The School of Cities at the University of Toronto and the Institute for Governmental Studies at the University of California, Berkeley have been using mobile phone data to track the recovery of 62 downtowns across North America. This work has been being published at, but it has also been widely cited.

First, to be clear on how this works, the data they are collecting is not dependent on people actually making calls or actively consuming data on their phone; instead it is simply based on people having a phone with them and being physically located in one these 62 downtowns. It also covers the period between January 2019 and November 2022, and includes cities with least 350,000 people.

I’m not exactly sure how long the phones need to be in a particular place or how they treat time in their data, but the unit of measure is something that they call a “Point of Interest.” This includes things like restaurants and shops, so presumably this data isn’t just saying, ” I went downtown and sat in my office for 8 hours.” It could also be, “I went downtown and ate good pasta.”

I say this because, based on my understanding of the data, having a high Recovery Quotient (RQ) could mean a number of different things. It could mean that more people are back in the office, but it could also mean that the downtown isn’t a monoculture and that it has other things going on besides just work.

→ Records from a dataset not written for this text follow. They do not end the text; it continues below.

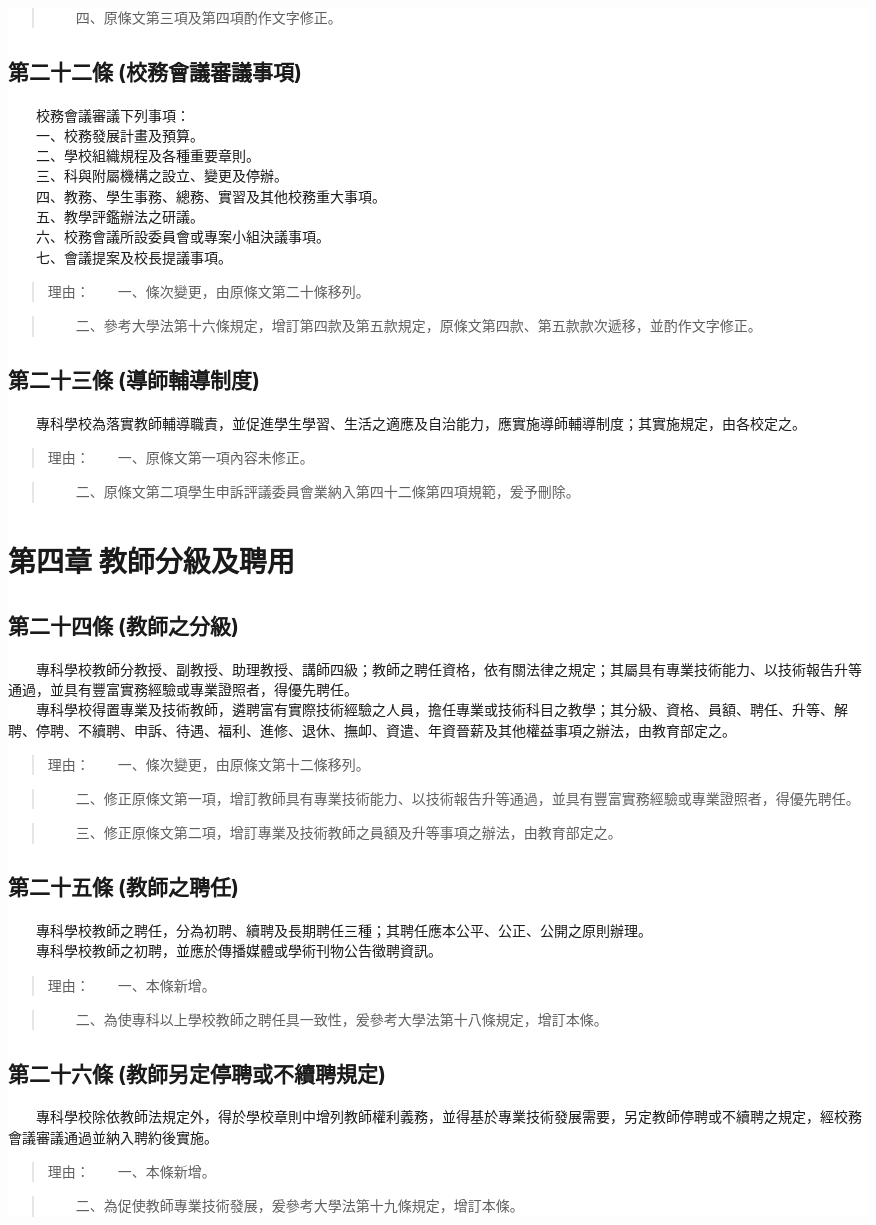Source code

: > 　　四、原條文第三項及第四項酌作文字修正。



第二十二條 (校務會議審議事項)
-----------------------------
　　校務會議審議下列事項：  
　　一、校務發展計畫及預算。  
　　二、學校組織規程及各種重要章則。  
　　三、科與附屬機構之設立、變更及停辦。  
　　四、教務、學生事務、總務、實習及其他校務重大事項。  
　　五、教學評鑑辦法之研議。  
　　六、校務會議所設委員會或專案小組決議事項。  
　　七、會議提案及校長提議事項。  
> 理由：　　一、條次變更，由原條文第二十條移列。

> 　　二、參考大學法第十六條規定，增訂第四款及第五款規定，原條文第四款、第五款款次遞移，並酌作文字修正。



第二十三條 (導師輔導制度)
-------------------------
　　專科學校為落實教師輔導職責，並促進學生學習、生活之適應及自治能力，應實施導師輔導制度；其實施規定，由各校定之。  
> 理由：　　一、原條文第一項內容未修正。

> 　　二、原條文第二項學生申訴評議委員會業納入第四十二條第四項規範，爰予刪除。



第四章  教師分級及聘用
======================
第二十四條 (教師之分級)
-----------------------
　　專科學校教師分教授、副教授、助理教授、講師四級；教師之聘任資格，依有關法律之規定；其屬具有專業技術能力、以技術報告升等通過，並具有豐富實務經驗或專業證照者，得優先聘任。  
　　專科學校得置專業及技術教師，遴聘富有實際技術經驗之人員，擔任專業或技術科目之教學；其分級、資格、員額、聘任、升等、解聘、停聘、不續聘、申訴、待遇、福利、進修、退休、撫卹、資遣、年資晉薪及其他權益事項之辦法，由教育部定之。  
> 理由：　　一、條次變更，由原條文第十二條移列。

> 　　二、修正原條文第一項，增訂教師具有專業技術能力、以技術報告升等通過，並具有豐富實務經驗或專業證照者，得優先聘任。

> 　　三、修正原條文第二項，增訂專業及技術教師之員額及升等事項之辦法，由教育部定之。



第二十五條 (教師之聘任)
-----------------------
　　專科學校教師之聘任，分為初聘、續聘及長期聘任三種；其聘任應本公平、公正、公開之原則辦理。  
　　專科學校教師之初聘，並應於傳播媒體或學術刊物公告徵聘資訊。  
> 理由：　　一、本條新增。

> 　　二、為使專科以上學校教師之聘任具一致性，爰參考大學法第十八條規定，增訂本條。



第二十六條 (教師另定停聘或不續聘規定)
-------------------------------------
　　專科學校除依教師法規定外，得於學校章則中增列教師權利義務，並得基於專業技術發展需要，另定教師停聘或不續聘之規定，經校務會議審議通過並納入聘約後實施。  
> 理由：　　一、本條新增。

> 　　二、為促使教師專業技術發展，爰參考大學法第十九條規定，增訂本條。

In any event, here’s what they have found:

The headline finding is that San Francisco has the lowest RQ at 31% and Salt Lake City has the highest at 135%. There does appear to be a bias toward higher recoveries with mid-sized cities, and one of the reasons for this is that these recovery quotients appear to be correlated with average commute times:

Some of the other strongly correlated explanations, include the percentage of jobs in professional, scientific, and technical fields:

And the number of days that events were shut down during the pandemic (note the Canadian cities on the right below; welcome, New Orleans):

I suppose one way to grossly oversimplify these findings is to say that some people have been avoiding going downtown if they can’t quickly drive there (and have to take transit), if their job more easily allows them to work from home, and if things were shut down for too long during the pandemic. Because if it was, they maybe forgot about all of the fun things that typically happen downtown.